Conservation & Society (Jan 2023)

A Participatory Action Research Using Affective Mapping to Promote Forest Commoning

  • Marta Nieto-Romero,
  • Constanza Parra,
  • Sandra Valente,
  • Bettina Bock

DOI
https://doi.org/10.4103/cs.cs_66_22
Journal volume & issue
Vol. 21, no. 2
pp. 110 – 120

Abstract

Read online

Community-based forest policies are being implemented all around the world, but the engagement of local communities is not always ideal. This research article seeks to explore the role of affective relations in incentivising participation. It narrates the Participatory Action Research (PAR) conducted in a rural community (Ansiães, north Portugal) with low levels of participation. Ansiães is a mountainous parish district with a baldio (a historical common land) of 2,500 ha that underwent strong state interventions during the last century, followed by a progressive withdrawal, loss of employment and rural abandonment. Inspired by a post-structuralist approach to PAR, the research facilitated an affective mapping involving commoners in identifying the most significative memories and sites in their communal territory, as well as a large community event with a video exhibition and community actions.
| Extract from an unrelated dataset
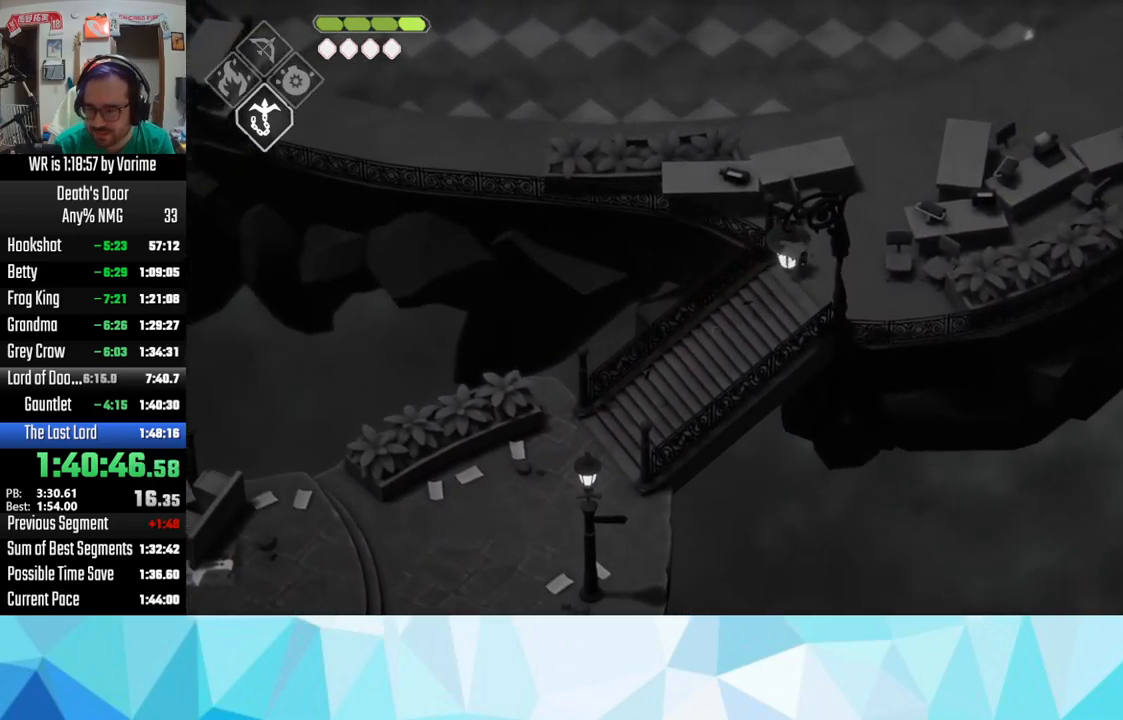
{"buttons": ["CROSS"], "left_stick": "up", "right_stick": "center", "events": [[33, "CROSS", "up"], [66, "CROSS", "down"], [150, "CROSS", "up"], [266, "CROSS", "down"], [433, "CROSS", "up"], [483, "CROSS", "down"], [500, "left_stick", "up"]]}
The PAR approach allowed to better understand and mobilise community affective relations around the forest-baldio promoting collective experiences of ''being-in-common''. This shaped the way participants perceived their baldio and their roles and responsibilities towards it, yet it did not change the existing patterns of participation. We call for more research investigating the opportunities of PAR, in combination with creative methods, in generating experiences of togetherness that can motivate commoning. Our study points to the importance of unveiling both the joy and the suffering associated with our relations to nature across generations.